Dontari Poe looks great this year, but it’s interesting to think about where he could be in his development had Romeo not forced him into the 2-Gap, play after play. As Bob Sutton told the media on Thursday: “[Dontari]’s the classic guy to push the pocket guy 300-400 pound, but Poe can beat you individually. That’s the thing you need to know. Dontari can go by you just like one of the rushers can go by, so he provides both things to our defense.”
But last year, Dontari was explicitly told not to fly past blockers “just like one of the rushers” as Sutton mentions. He was told to engage his blocker, read the play, and react to it. Something counter to what he’d been coached to do his entire life.

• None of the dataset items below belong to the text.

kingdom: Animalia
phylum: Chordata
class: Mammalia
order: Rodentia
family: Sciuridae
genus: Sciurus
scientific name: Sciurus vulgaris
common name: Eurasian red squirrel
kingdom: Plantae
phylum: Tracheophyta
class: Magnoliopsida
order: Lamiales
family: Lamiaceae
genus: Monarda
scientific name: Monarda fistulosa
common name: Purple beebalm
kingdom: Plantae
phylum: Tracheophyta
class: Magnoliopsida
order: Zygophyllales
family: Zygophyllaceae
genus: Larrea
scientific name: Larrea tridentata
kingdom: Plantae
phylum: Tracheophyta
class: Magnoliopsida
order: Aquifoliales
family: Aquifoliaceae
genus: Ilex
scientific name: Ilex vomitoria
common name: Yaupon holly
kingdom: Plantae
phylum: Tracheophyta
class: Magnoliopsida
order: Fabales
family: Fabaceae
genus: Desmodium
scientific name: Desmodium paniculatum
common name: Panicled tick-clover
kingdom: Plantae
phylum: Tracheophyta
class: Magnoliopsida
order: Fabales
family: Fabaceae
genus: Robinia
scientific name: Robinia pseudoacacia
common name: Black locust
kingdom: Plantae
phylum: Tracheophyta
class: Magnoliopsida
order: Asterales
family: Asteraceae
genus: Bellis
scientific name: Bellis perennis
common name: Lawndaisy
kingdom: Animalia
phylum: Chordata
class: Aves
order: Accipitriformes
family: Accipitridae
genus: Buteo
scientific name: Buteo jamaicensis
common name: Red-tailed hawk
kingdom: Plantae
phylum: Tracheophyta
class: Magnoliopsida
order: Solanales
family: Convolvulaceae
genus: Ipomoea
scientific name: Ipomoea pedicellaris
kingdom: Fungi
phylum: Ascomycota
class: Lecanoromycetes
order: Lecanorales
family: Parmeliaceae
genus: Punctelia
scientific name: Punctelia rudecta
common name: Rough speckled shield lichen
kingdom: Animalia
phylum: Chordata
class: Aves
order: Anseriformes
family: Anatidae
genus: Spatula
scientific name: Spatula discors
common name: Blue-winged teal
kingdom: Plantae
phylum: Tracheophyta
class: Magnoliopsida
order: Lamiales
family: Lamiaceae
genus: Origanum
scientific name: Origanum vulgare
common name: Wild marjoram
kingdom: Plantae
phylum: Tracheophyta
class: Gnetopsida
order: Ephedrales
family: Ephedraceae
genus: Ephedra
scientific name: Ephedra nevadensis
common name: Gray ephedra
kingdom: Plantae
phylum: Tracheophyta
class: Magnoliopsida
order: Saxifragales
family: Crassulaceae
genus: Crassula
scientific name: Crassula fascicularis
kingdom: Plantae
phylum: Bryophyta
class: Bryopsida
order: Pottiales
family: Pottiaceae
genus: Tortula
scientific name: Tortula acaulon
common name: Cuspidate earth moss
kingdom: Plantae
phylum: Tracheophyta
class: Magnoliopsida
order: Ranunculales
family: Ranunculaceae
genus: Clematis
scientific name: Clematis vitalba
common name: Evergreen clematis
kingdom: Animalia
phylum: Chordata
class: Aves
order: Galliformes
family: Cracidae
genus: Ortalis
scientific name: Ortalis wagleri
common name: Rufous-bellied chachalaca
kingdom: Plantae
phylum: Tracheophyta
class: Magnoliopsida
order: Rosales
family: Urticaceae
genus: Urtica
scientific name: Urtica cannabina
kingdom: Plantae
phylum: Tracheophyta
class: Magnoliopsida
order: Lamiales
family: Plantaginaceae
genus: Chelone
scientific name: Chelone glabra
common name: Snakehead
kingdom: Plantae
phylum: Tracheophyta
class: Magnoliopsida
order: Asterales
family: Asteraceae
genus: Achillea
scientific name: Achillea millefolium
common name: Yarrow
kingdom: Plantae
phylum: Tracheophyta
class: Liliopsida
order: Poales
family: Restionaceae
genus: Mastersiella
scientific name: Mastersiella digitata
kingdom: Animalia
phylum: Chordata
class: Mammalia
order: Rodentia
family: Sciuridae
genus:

Just as Sutton’s defense has been tailored to its players, it has also been tweaked each game in a concerted effort to attack the weaknesses of the Chiefs’ particular opponent for that week (otherwise known as good coaching). Each weekly plan by Sutton has built-in counter-plans so the team knows how to adjust, depending on how the opponent plays them throughout the contest. According to Sutton, the Chiefs “go in with a plan of how we’re going to attack a specific team and within that plan are usually some sub-plans that go on because like I always say, the enemy has a (plan) and we can say they’re going to do that but they don’t have to do it.” This is opposition to Romeo Crennel, who seemingly rolled out the same game plan week after week.
Though each of Sutton’s weekly plans are designed to exploit weaknesses, and put Chief defenders in the best position to succeed, the message is always the same. “We’re going after people,” said Sutton on Thursday. “[W]e’re training people on just rushing straight up and more importantly, know who you’re playing against, [and] know how to adapt if they adjust and decide to go a different route.”
It’s called evolution. This evolution isn’t coming over a period of years, either. It’s coming week after week, and day after day. It’s like the old saying about the NFL, “if you’re not getting better, you’re getting worse.” This defense is growing, which is impressive, because they’re already playing like Giants.
Speaking of Giants, what will the Chiefs defense be doing this weekend? Bob Sutton gave us a hint: “[Y]ou have to start with Eli, he’s the guy.”